The Raven talks about the impression he gets from a long blogroll:
I don’t know about you, but when I visit a blog that has 395 navigation links running down the side I get a funny feeling. Is this clown trying to tell me, “Look at all my friends!” Or am I supposed to check the list and see if I know anyone. Either way, the eyes tend to glaze over and you say to yourself, “Yeah yeah yeah, a bunch of links. Bully for you, pal.” In my case, I’m trying to keep the list short … real short. In my grouchy world, this is called “utility value,” and in today’s hypernet bitstream it’s called, “Guess he doesn’t have any friends.”
Raven goes on to explain his categories.
This got me thinking that logging (journaling, blogging, k-logging) has solved the problem of “how do I keep my website fresh?” by making it trivially easy to refresh the content. That’s great for the right-brain—I’m stereotyping here—free-associative, creative part of the brain.
I like the guilt-free lack of structure, being the chaotic type myself, and left-handed and kinda red-headed to boot.
But I think we also, as users, want to see organized links.
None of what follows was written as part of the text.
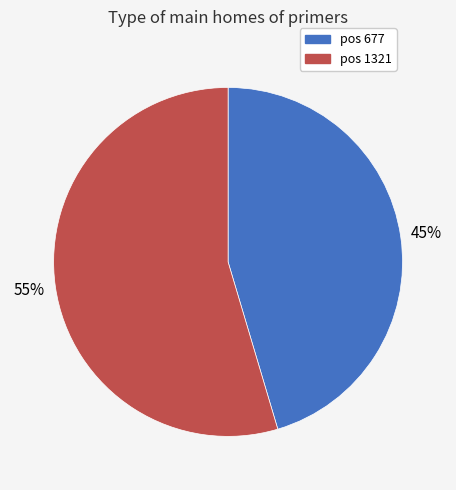

Is there any slice that represents more than half of the pie?

Yes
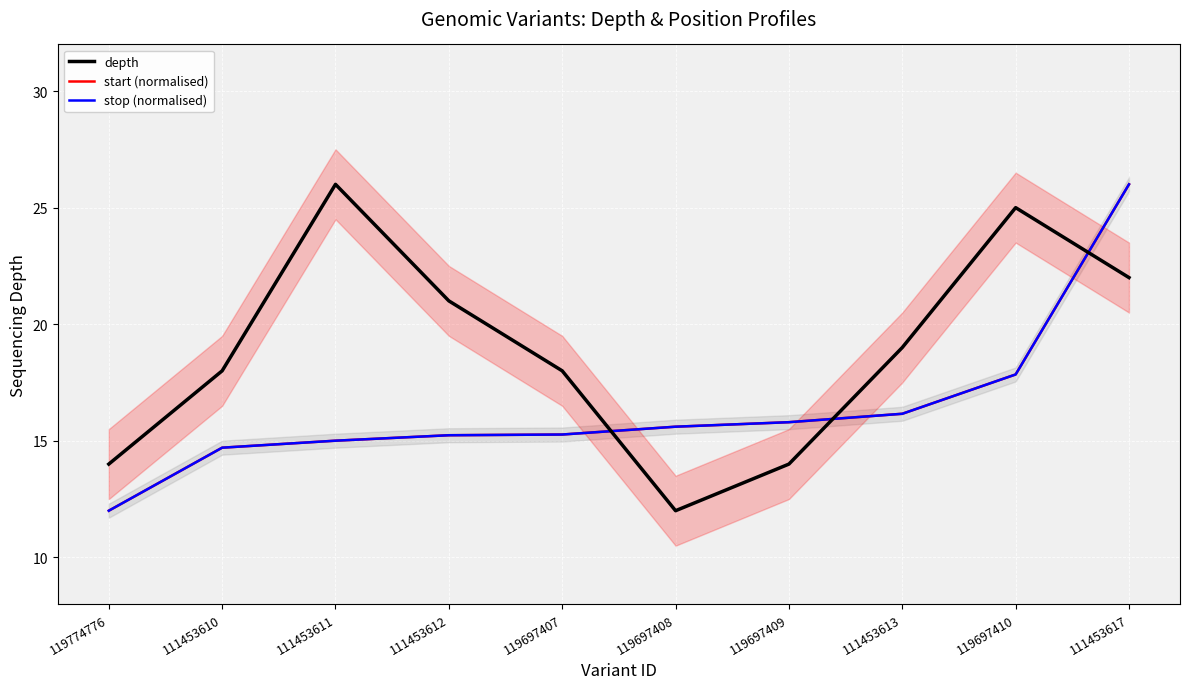

What is the greatest value displayed?

26.0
There’s a reason why some people like drilling down into the Yahoo!/directory model of information indexing. I know others will say, “That’s so 1999. Just Google it.” But that I believe has more to do with the speaker’s personality and personal preferences.
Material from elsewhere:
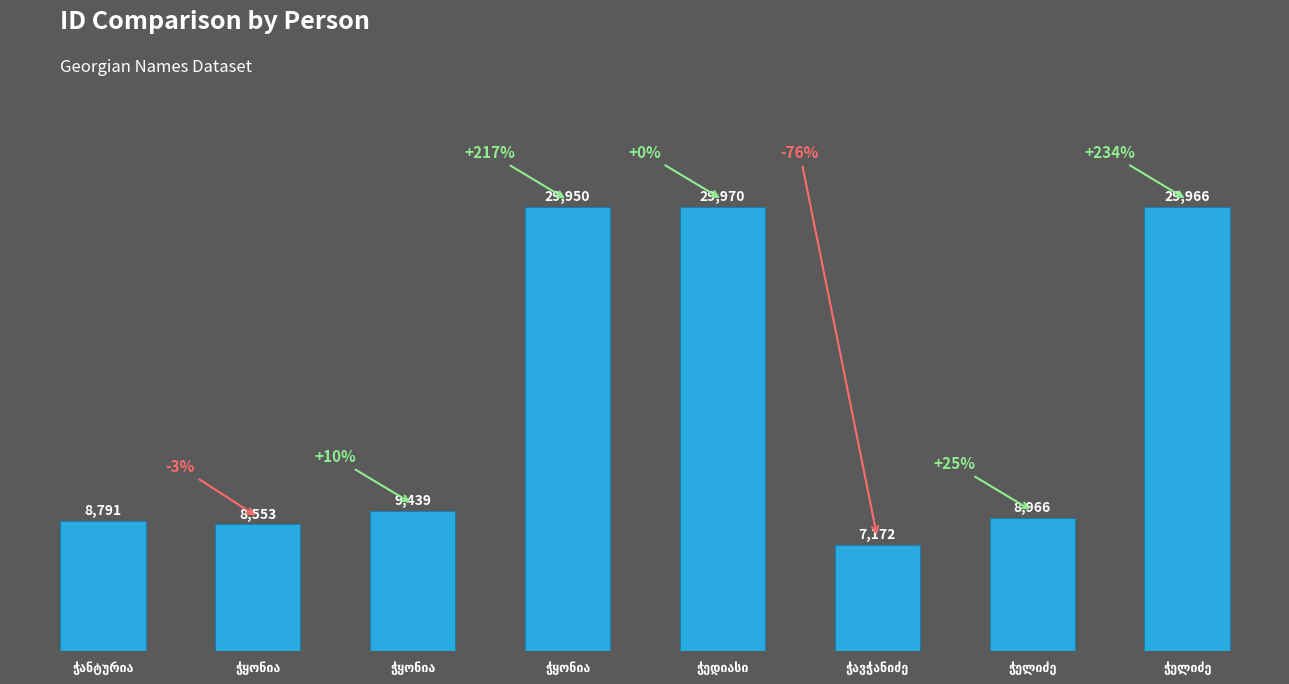

The value at ჭანტურია is 8791. True or false?

True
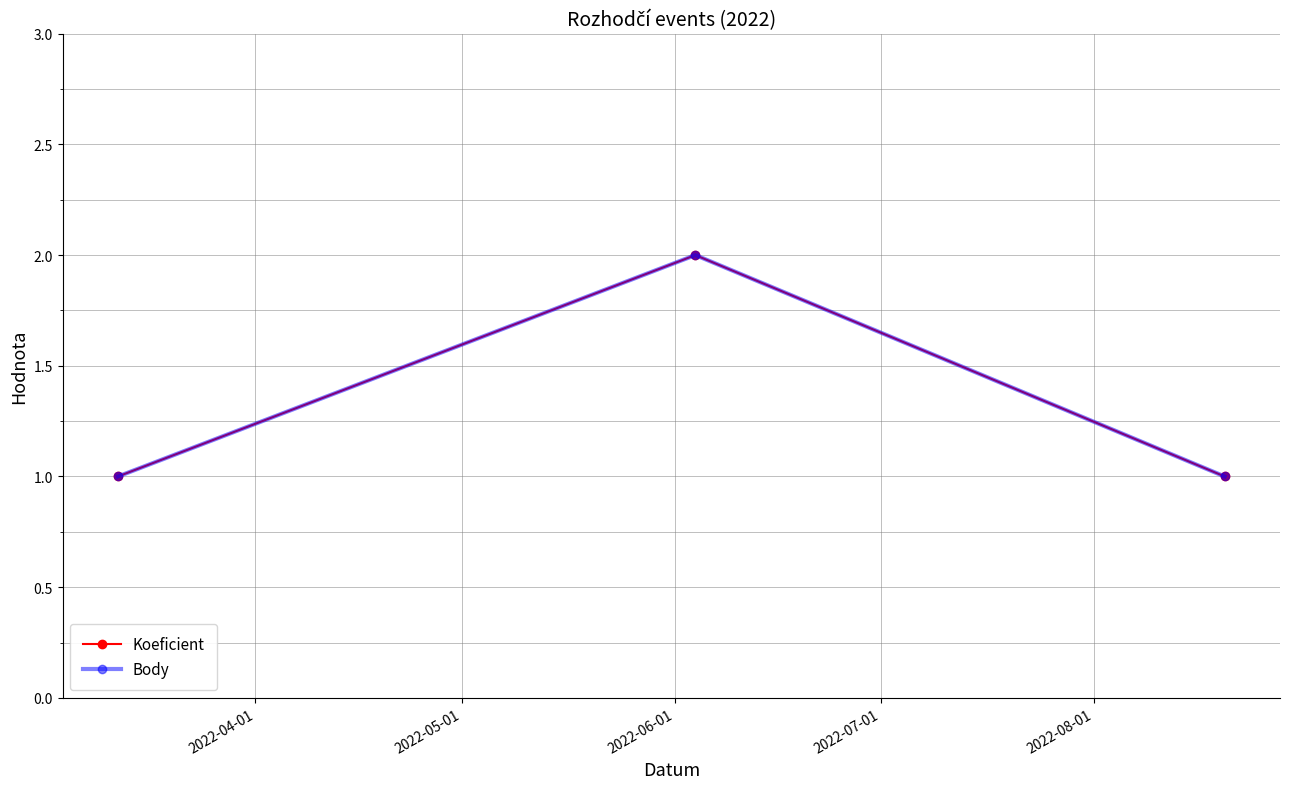

Does the chart have visible grid lines?

Yes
Here in Radio, I should probably be learning more about OPML so I could build a hierarchical or otherwise relational set of links that might be output as a blogroll but also browsable in other ways.
What I’d really like to see is a tool that tentatively organizes all the links I embed in this blog, stored in some way so that i can reorganize, overrule filing choices, etc. Ideally it would even suggest reorganizations eventually.
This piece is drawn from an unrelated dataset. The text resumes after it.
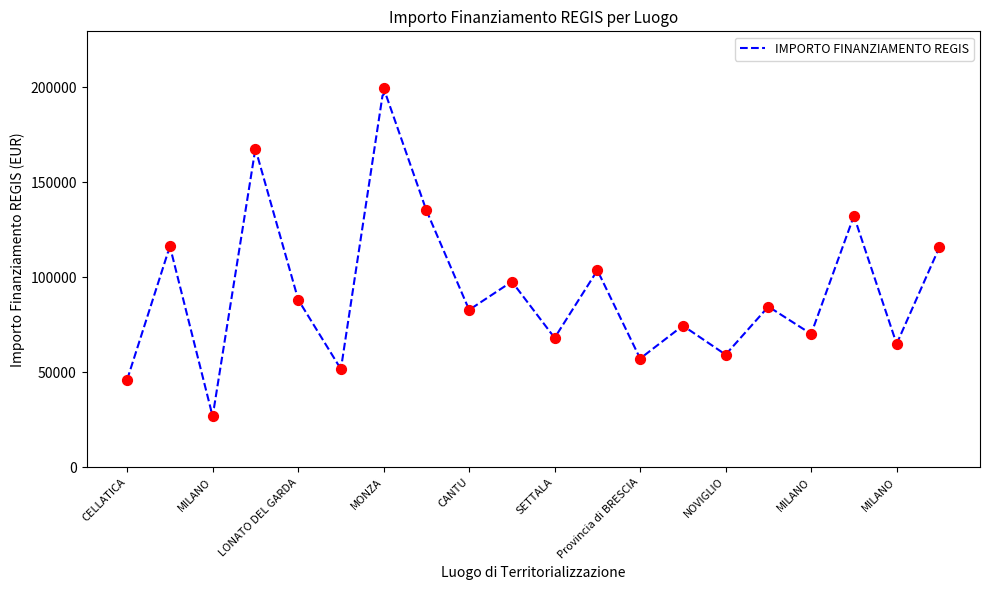

What is the change in value from MILANO to NOVIGLIO?

+32499.0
Because, face it, you can’t design the perfect filing system in advance, unless you are replicating a perfectly worked-out process, and even then I’d doubt it. You need to start with some system, but as long as you can split big files and eliminate or merge small ones, you’re golden. I know I’ve covered this ground before, but it’s probably one of my central knowledge management insights, along with the idea of just-in-time organizing.
For example, I had trouble selecting the quotation above on Raven’s page. IEMac5.1/OSX kept wanting to select from his links panel instead of in the blog copy where I was clicking.
(I wonder if the CSS div for the side panel comes before the one for the main entry in the markup? I didn’t look, but if so, then it makes the page much harder to read for Lynx users. Checking in Lynx is a useful little canary-in-a-coalmine proxy for having every assistive browser on hand.)
The ad hoc, just-in-time approach is for me to e-mail Sosnoski, or tap his comments board, or see if he reads this. Then I’ve reported a potential bug and he can deal with it then if he wants, log it for later if need be, or decide it’s not worth worrying about.
Not every project has a project manager with a KM database in tow. Sometimes we’re just one person trying to manage one complicated third millennial life. I’m starting to learn that keeping the house clean works that way too. There’s no way to avoid the big dusting/vacuuming/bathroom/whatever cleaning days sometimes. Because I have the ability to ignore things so that they become part of the unnoticed background distraction of my life until I’m working in a corner surrounded by piles of books, receipts, post-its, computer equipment, CDs, cassette tapes, and bills, I’m only now finally learning that when you see something that needs putting away or cleaning, you just do it.